One of the topics with the most questions and discussion was around respect. 

The questions started with a pretty common one. How do I get respect from other people (like kids or co-workers)?

My answer surprised a few (I gotta say I do get a kick out of seeing those faces looking all taken aback!).  The answer I gave? “You can’t and you don’t.” 

Ok ok..I admit I KNOW what they are asking but in fact you can’t ‘get’ respect.  You earn it. It is a gift given from other people to you, because they value you.

I can explain it this way.   Imagine you have a respect bucket that you carry around with you.  This is a very special bucket because although you know it’s there; you can’t do anything with it yourself.  Every person on Earth is given this and has a bucket that is partly full of  respect.  Only other people can add to it or take it away.  All you can do is influence people through your actions.  You cannot demand that people respect you.  In fact that does the opposite.  Too many people however confuse fear with respect.  If you are kind, thoughtful and show respect to others(adding to their bucket) then hopefully they will do the same for you. 

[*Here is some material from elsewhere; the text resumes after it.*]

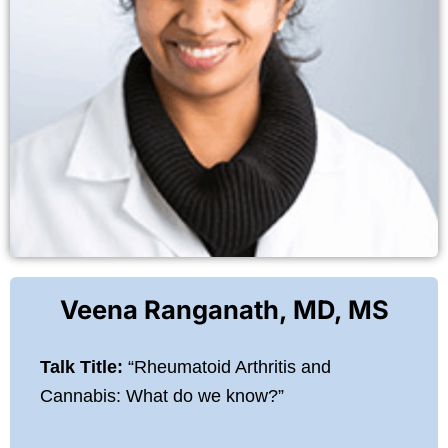
Veena Ranganath, MD, MS
Talk Title:
“Rheumatoid Arthritis and
Cannabis: What do we know?”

Consider examples such as Mother Teresa.  This little slip of a woman garnered respect from people everywhere, in all levels of society, other religious leaders, governments and more.  Yet, she was never demanding of respect. No one ever heard her say ‘you must love and listen to me because look what I have done’.  She let her truth shine through her daily actions and earned respect and admiration, even from those who had none for anyone else.

The important thing here is to understand that you cannot make someone respect you.  It just doesn’t work that way.  You have to earn it.   In order to get it you have to consistently give others the same respect you desire.

Hmmm. Isnt’ this just another way the golden rule about treating others the way you want to be treated makes sense?